Hospital's children's A&E services suspended as 'not clinically safe'
A&E services at a scandal-hit hospital have been suspended for under-18s because senior clinicians have advised that they are not safe.
University Hospitals of North Midlands NHS Trust said it acted on Thursday because of a lack of "professionally trained and experienced staff" at Stafford's County Hospital, which used to be called Stafford Hospital.
The trust said c hildren should not be taken to County Hospital as walk-in patients, adding that those with minor illnesses and injuries should use primary care services such as their GP or community pharmacists.
It added: "Families who believe their children need emergency (A&E) attention should dial 999 for an ambulance. Ambulances will always take children to the most appropriate hospital to treat their condition."
Dr John Oxtoby, trust acting medical director, said after an external review and discussion with staff, the conclusion was formed that they "cannot mount an entirely safe and adequate service for children's emergency care in the context of the standards that are required in 2016".
Asked why the trust had taken the temporary decision, Dr Oxtoby said: "The reason is we've been judged against a series of standards that are designed to offer the best possible care for the very sickest of children that might appear in the emergency department, and actually the staffing.
"The particular staff, the skills (they) have in the organisation don't now match up to the standards which would be expected of a children's emergency centre today."
He said the trust was examining options to attract more paediatric medical specialists to enable the resumption of the department, and that relying on locums and temporary staff is not what they are seeking to do.
The announcement came on the day an NHS Improvement report highlighted how NHS trusts in England have halved the total deficit over the course of a year - with £500 million saved through a reduction in agency staff spending, due to controls introduced in October last year.
Liz Rix, chief nurse and acting deputy chief executive, said: "I fully appreciate the impact these temporary changes will have on families in Stafford and the surrounding area, and understand that people will be very concerned about this news.
"However, we cannot and will not continue to deliver services without the confidence that those services are safe."
Dr Ann Marie Morris, clinical director and emergency medicine consultant, said the decision was taken "in the best interests of children".
"People view the Children's Emergency Centre as a safety net, but this is only the case when the right number of professionally trained, experienced staff are in place at all times," she said.
"This is not currently the case and, as we cannot resolve this in the short term, the only responsible course of action we can take is to suspend the service."
The Stafford Hospital scandal involved poor care and high mortality rates among patients in the late 2000s.
It was renamed County Hospital after a £6 million public inquiry into the scandal, which concluded that hundreds of patients died after receiving poor care.
The hospital is not the only one to be hit by A&E staff shortfalls in recent months.

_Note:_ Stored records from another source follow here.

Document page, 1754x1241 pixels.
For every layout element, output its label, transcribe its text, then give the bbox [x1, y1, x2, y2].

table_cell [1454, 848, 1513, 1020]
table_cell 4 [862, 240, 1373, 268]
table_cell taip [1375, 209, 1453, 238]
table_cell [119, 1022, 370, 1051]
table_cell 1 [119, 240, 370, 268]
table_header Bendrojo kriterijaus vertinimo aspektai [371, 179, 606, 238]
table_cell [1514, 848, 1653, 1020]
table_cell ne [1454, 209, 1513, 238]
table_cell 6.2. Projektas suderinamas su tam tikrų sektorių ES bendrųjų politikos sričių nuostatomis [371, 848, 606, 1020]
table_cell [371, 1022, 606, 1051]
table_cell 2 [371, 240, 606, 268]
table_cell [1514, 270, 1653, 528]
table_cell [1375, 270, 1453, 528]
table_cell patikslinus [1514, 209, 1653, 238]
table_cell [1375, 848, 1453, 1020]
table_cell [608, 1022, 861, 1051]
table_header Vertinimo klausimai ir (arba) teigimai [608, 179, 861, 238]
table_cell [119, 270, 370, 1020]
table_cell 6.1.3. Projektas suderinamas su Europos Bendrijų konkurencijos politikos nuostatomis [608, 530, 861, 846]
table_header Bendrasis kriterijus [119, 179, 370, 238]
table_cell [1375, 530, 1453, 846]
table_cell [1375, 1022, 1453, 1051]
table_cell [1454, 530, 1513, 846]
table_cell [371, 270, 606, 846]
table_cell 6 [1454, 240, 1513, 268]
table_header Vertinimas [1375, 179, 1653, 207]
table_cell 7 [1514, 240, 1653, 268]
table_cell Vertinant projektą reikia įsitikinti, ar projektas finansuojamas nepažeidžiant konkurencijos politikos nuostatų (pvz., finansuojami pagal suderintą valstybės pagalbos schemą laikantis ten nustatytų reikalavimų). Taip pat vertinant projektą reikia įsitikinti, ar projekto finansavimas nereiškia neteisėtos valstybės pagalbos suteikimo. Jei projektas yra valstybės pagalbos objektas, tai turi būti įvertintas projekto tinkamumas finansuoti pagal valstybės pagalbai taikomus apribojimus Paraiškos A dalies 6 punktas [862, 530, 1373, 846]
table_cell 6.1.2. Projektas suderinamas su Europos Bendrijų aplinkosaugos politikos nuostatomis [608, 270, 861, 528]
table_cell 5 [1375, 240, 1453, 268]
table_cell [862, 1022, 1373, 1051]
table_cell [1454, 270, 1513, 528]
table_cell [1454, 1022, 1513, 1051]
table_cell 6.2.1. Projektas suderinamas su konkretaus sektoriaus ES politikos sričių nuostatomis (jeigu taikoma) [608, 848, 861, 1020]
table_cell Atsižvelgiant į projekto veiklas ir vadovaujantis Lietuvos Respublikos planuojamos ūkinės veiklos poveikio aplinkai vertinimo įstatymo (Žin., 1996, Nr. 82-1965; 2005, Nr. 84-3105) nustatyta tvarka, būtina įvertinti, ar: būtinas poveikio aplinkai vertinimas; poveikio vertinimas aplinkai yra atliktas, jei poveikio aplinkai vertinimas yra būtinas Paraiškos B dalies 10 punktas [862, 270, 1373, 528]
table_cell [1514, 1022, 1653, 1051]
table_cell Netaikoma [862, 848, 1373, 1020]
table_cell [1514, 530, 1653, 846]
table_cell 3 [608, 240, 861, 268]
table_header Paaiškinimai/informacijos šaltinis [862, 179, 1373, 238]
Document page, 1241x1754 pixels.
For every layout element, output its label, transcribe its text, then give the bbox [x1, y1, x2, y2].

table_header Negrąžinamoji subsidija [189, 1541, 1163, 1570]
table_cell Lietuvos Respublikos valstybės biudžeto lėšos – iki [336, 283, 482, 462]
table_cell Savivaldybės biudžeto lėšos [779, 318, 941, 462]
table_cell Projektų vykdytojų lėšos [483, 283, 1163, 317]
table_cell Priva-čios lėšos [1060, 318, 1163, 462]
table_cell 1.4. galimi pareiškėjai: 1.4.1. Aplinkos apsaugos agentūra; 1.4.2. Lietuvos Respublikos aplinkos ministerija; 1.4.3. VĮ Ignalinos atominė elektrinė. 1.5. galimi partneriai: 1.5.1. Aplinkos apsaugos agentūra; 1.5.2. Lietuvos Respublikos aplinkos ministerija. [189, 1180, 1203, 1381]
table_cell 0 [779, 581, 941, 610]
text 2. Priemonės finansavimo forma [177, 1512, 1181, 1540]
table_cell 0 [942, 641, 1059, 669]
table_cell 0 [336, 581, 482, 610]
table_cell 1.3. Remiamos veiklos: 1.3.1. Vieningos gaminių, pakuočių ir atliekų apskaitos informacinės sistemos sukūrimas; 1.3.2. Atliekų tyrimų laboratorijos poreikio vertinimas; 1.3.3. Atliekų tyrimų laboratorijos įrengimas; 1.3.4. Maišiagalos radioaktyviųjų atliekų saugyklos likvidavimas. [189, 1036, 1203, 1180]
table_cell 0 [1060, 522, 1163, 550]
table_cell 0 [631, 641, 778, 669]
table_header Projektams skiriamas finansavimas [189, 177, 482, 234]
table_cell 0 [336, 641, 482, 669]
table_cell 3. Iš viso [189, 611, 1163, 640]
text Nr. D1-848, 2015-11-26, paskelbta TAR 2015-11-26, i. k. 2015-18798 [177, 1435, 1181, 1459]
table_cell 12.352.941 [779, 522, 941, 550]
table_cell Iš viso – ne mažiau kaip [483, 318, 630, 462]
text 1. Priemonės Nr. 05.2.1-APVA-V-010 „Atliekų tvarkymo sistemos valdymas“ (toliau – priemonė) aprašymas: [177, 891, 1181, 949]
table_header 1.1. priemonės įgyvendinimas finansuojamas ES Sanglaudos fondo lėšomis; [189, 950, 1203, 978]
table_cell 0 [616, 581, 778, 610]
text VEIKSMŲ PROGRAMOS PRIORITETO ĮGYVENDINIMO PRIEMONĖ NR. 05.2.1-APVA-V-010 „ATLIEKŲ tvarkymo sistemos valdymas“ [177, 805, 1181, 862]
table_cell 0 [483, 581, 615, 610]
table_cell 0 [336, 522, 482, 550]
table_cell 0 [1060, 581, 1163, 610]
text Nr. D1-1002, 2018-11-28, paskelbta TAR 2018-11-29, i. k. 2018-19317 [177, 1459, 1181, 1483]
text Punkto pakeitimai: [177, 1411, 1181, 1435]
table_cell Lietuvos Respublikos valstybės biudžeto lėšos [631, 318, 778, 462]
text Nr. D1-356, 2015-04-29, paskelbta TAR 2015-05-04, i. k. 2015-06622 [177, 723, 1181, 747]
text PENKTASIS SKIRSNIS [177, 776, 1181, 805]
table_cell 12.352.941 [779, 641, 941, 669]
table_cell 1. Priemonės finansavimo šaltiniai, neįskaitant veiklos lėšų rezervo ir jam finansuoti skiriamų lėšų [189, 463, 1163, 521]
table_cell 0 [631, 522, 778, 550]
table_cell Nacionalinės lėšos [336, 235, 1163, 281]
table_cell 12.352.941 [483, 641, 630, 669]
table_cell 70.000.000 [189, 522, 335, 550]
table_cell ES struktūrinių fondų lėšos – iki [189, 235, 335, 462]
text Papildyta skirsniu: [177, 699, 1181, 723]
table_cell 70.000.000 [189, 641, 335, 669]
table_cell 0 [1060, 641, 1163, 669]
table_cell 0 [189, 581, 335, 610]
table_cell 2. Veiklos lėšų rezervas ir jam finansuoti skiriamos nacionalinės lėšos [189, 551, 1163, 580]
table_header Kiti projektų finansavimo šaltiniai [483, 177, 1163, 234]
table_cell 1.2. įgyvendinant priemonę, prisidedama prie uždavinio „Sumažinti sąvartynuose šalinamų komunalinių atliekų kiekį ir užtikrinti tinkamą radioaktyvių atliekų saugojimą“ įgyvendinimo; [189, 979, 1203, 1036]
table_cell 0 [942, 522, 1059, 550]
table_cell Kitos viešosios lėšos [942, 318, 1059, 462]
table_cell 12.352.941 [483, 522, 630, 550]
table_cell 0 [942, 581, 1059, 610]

Earlier this month, Grantham and District Hospital announced it was to temporarily close its doors at night because of a shortage of emergency doctors.
In April, Lancashire Teaching Hospitals NHS Foundation Trust was forced to temporarily downgrade Chorley and South Ribble Hospital to an urgent care unit because it did not have enough doctors.
At the time the hospital said that continuing to provide a service without enough doctors would be "negligent" and put patients at "unacceptable risk".
In June, North Middlesex University Hospital NHS Trust also conceded that it was "facing a number of issues" in the A&E department, "particularly around medical staffing".
Last month the Royal College of Emergency Medicine warned that a gap between supply and demand for emergency doctors was leading to a "real crisis".
Stafford Conservative MP Jeremy Lefroy said he is "deeply disappointed" by the suspension and is pushing for the matter to be "resolved urgently".
"It is a vital part of our local NHS, serving some 30 of my younger constituents every day," he added.
"The safety of patients is paramount and so I understand the trust's decision to suspend the service.
"But the trust also has a clear responsibility to restore this essential service as soon as is safely possible."
Dr Anthea Mowat, chairwoman of the British Medical Association representative body, said the closure is another example of patients being failed because the Government does not appear to have a solution to the NHS workforce crisis.
"Emergency medicine in particular is experiencing a recruitment and retention crisis. This is crippling at a time when we need more of these doctors to keep up with rising demand on services," she said.
"More broadly, in light of further possible closures, we urgently need a long-term strategy for the NHS that addresses the fundamental workload and funding challenges that are overwhelming our health service."
Dr Clifford Mann, president of the Royal College of Emergency Medicine said the decision is "regrettable but sensible".
"All of the stories we have seen over recent weeks have one common theme - a lack of staff. There simply aren't enough doctors at a national level to cope with demand," he added.
"Urgent action is now essential and responsibility must be collective. There is a national crisis in the provision of emergency care and resource and staffing issues must be urgently addressed."